*** Records shown Section Begins ***

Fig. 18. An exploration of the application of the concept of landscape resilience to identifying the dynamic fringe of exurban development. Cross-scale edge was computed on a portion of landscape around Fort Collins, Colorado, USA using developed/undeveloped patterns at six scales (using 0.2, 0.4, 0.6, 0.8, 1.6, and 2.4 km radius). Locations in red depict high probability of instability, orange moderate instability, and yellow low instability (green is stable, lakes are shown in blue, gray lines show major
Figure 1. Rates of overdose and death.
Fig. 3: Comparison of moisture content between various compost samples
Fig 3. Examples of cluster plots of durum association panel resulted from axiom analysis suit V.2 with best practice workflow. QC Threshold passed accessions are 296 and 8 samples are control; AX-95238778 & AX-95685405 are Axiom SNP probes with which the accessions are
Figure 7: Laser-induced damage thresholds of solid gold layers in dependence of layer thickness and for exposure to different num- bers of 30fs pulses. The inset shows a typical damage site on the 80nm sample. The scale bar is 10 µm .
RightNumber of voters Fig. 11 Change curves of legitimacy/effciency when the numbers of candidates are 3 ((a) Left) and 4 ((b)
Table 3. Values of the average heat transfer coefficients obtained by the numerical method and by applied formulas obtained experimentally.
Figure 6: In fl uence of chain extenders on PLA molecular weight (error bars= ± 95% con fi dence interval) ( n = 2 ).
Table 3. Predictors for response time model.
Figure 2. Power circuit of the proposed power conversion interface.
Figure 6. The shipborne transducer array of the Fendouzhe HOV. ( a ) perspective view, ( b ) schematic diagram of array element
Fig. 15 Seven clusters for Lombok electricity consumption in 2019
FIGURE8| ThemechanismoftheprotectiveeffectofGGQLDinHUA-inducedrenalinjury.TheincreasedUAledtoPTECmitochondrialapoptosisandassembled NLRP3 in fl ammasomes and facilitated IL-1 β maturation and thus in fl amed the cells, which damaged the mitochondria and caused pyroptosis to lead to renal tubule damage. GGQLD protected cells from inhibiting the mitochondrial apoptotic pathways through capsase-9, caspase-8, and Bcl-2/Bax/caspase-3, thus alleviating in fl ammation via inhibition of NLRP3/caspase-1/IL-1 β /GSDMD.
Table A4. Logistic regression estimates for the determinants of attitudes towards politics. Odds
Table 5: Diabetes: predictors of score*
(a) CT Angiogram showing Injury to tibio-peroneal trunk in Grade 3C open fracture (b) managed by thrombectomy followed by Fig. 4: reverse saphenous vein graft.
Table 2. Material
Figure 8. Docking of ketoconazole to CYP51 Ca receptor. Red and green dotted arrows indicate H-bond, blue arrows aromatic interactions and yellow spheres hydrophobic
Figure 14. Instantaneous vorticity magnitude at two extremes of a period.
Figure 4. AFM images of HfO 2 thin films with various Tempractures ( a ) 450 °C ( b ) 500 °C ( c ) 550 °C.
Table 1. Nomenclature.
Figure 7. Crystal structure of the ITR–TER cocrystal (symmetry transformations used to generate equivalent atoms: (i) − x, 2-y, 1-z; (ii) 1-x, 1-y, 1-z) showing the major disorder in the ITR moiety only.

*** Records shown Section Ends ***

→ Exercise brief: Repeat the data verbatim.

→ Solution to the exercise:
Fig. 18. An exploration of the application of the concept of landscape resilience to identifying the dynamic fringe of exurban development. Cross-scale edge was computed on a portion of landscape around Fort Collins, Colorado, USA using developed/undeveloped patterns at six scales (using 0.2, 0.4, 0.6, 0.8, 1.6, and 2.4 km radius). Locations in red depict high probability of instability, orange moderate instability, and yellow low instability (green is stable, lakes are shown in blue, gray lines show major
Figure 1. Rates of overdose and death.
Fig. 3: Comparison of moisture content between various compost samples
Fig 3. Examples of cluster plots of durum association panel resulted from axiom analysis suit V.2 with best practice workflow. QC Threshold passed accessions are 296 and 8 samples are control; AX-95238778 & AX-95685405 are Axiom SNP probes with which the accessions are
Figure 7: Laser-induced damage thresholds of solid gold layers in dependence of layer thickness and for exposure to different num- bers of 30fs pulses. The inset shows a typical damage site on the 80nm sample. The scale bar is 10 µm .
RightNumber of voters Fig. 11 Change curves of legitimacy/effciency when the numbers of candidates are 3 ((a) Left) and 4 ((b)
Table 3. Values of the average heat transfer coefficients obtained by the numerical method and by applied formulas obtained experimentally.
Figure 6: In fl uence of chain extenders on PLA molecular weight (error bars= ± 95% con fi dence interval) ( n = 2 ).
Table 3. Predictors for response time model.
Figure 2. Power circuit of the proposed power conversion interface.
Figure 6. The shipborne transducer array of the Fendouzhe HOV. ( a ) perspective view, ( b ) schematic diagram of array element
Fig. 15 Seven clusters for Lombok electricity consumption in 2019
FIGURE8| ThemechanismoftheprotectiveeffectofGGQLDinHUA-inducedrenalinjury.TheincreasedUAledtoPTECmitochondrialapoptosisandassembled NLRP3 in fl ammasomes and facilitated IL-1 β maturation and thus in fl amed the cells, which damaged the mitochondria and caused pyroptosis to lead to renal tubule damage. GGQLD protected cells from inhibiting the mitochondrial apoptotic pathways through capsase-9, caspase-8, and Bcl-2/Bax/caspase-3, thus alleviating in fl ammation via inhibition of NLRP3/caspase-1/IL-1 β /GSDMD.
Table A4. Logistic regression estimates for the determinants of attitudes towards politics. Odds
Table 5: Diabetes: predictors of score*
(a) CT Angiogram showing Injury to tibio-peroneal trunk in Grade 3C open fracture (b) managed by thrombectomy followed by Fig. 4: reverse saphenous vein graft.
Table 2. Material
Figure 8. Docking of ketoconazole to CYP51 Ca receptor. Red and green dotted arrows indicate H-bond, blue arrows aromatic interactions and yellow spheres hydrophobic
Figure 14. Instantaneous vorticity magnitude at two extremes of a period.
Figure 4. AFM images of HfO 2 thin films with various Tempractures ( a ) 450 °C ( b ) 500 °C ( c ) 550 °C.
Table 1. Nomenclature.
Figure 7. Crystal structure of the ITR–TER cocrystal (symmetry transformations used to generate equivalent atoms: (i) − x, 2-y, 1-z; (ii) 1-x, 1-y, 1-z) showing the major disorder in the ITR moiety only.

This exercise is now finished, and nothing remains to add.